Problem statement -
Pull every line that includes the word "Rightarrow" from the data.

(Stored data)
****
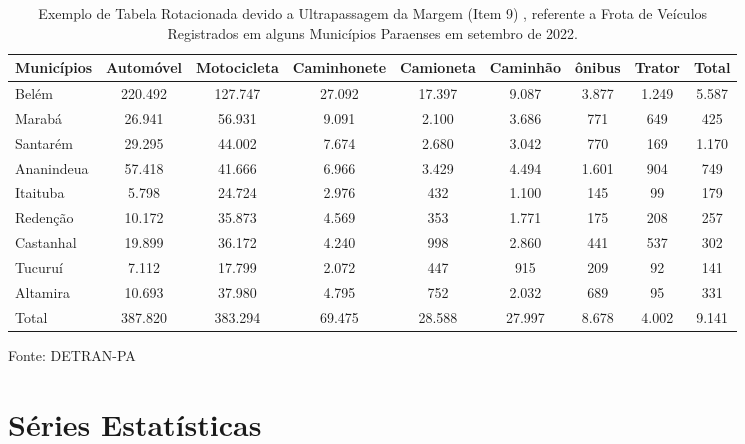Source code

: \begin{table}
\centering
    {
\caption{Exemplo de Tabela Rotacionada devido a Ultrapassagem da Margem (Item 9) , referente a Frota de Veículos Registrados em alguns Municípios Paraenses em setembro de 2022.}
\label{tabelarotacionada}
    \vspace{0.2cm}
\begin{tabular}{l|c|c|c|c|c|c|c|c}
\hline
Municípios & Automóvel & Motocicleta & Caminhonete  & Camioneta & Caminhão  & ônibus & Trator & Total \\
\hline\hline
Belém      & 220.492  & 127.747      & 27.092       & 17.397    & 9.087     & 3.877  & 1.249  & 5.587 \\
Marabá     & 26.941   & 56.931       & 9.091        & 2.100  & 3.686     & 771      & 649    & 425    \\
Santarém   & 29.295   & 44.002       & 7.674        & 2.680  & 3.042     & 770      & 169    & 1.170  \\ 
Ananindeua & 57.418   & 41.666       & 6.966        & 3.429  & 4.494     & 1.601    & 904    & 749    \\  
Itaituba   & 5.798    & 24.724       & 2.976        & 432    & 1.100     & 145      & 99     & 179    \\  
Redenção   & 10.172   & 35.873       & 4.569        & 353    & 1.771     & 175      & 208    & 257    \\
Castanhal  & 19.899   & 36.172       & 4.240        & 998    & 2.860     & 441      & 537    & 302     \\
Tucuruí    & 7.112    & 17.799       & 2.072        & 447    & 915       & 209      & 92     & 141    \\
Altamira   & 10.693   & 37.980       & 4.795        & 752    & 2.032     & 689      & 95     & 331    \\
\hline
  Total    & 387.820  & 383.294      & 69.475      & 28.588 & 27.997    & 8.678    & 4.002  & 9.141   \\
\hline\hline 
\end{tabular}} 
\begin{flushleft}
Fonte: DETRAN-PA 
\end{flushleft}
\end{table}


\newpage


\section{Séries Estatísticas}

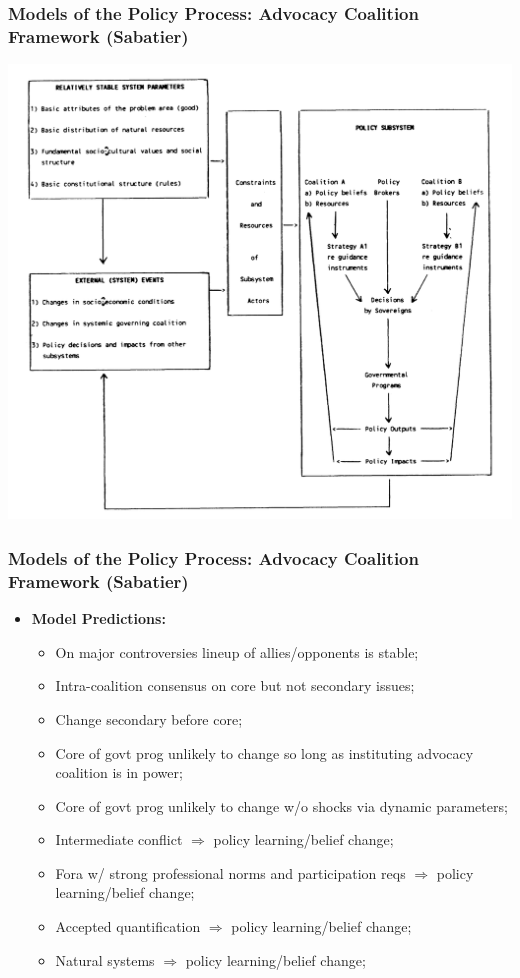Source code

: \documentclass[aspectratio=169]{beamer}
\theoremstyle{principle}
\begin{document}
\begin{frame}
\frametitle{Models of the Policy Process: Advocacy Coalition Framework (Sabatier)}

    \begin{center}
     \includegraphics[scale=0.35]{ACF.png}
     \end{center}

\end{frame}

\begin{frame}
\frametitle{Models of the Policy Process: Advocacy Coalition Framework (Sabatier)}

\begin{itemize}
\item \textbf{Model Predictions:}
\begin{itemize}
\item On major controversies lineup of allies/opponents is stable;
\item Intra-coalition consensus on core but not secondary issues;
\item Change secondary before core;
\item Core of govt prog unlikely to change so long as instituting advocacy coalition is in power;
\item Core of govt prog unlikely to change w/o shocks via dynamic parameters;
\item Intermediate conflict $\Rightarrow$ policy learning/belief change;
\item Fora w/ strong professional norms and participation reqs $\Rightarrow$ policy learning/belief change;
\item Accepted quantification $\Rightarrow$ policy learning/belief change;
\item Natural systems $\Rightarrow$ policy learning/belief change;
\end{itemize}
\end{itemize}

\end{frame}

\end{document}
****
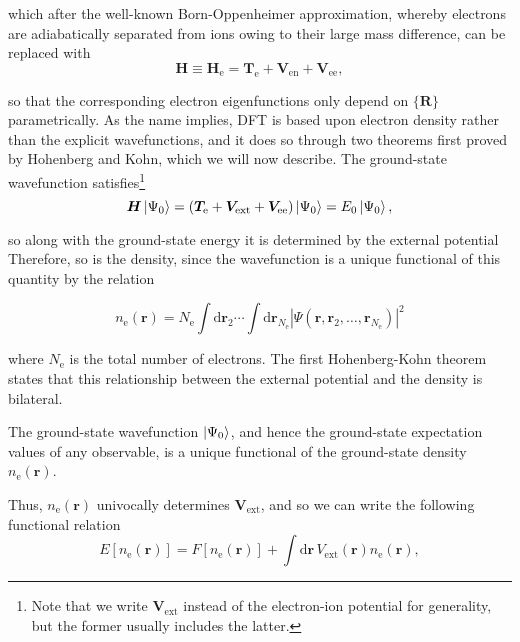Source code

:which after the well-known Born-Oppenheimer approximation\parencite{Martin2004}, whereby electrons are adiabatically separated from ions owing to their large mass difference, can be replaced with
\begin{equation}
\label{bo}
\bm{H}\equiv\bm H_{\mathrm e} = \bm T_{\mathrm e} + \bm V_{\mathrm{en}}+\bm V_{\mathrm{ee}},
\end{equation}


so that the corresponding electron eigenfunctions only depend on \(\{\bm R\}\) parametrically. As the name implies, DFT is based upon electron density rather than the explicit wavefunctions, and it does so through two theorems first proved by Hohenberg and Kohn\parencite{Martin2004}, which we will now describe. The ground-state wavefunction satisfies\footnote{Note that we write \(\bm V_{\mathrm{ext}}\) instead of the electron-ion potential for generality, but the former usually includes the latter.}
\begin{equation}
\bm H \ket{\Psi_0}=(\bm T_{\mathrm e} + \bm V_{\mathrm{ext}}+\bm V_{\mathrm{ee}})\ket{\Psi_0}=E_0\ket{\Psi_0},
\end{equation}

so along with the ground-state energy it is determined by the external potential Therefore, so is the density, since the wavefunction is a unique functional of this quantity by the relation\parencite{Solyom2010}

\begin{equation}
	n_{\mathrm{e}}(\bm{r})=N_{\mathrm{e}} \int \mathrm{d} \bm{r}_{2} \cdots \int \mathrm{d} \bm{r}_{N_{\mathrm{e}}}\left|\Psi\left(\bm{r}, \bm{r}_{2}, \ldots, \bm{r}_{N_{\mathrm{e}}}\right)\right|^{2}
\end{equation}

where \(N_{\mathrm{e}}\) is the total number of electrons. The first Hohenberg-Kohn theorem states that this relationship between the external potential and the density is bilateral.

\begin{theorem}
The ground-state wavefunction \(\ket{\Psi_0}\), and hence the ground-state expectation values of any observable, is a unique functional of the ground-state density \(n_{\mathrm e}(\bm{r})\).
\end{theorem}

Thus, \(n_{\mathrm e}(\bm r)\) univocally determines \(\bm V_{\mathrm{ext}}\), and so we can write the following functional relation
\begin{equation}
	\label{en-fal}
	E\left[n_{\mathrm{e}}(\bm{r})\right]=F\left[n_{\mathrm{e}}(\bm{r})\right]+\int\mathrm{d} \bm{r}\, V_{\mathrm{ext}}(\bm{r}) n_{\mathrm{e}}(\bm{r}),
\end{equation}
****
Exercise answer -
\item Intermediate conflict $\Rightarrow$ policy learning/belief change;
\item Fora w/ strong professional norms and participation reqs $\Rightarrow$ policy learning/belief change;
\item Accepted quantification $\Rightarrow$ policy learning/belief change;
\item Natural systems $\Rightarrow$ policy learning/belief change;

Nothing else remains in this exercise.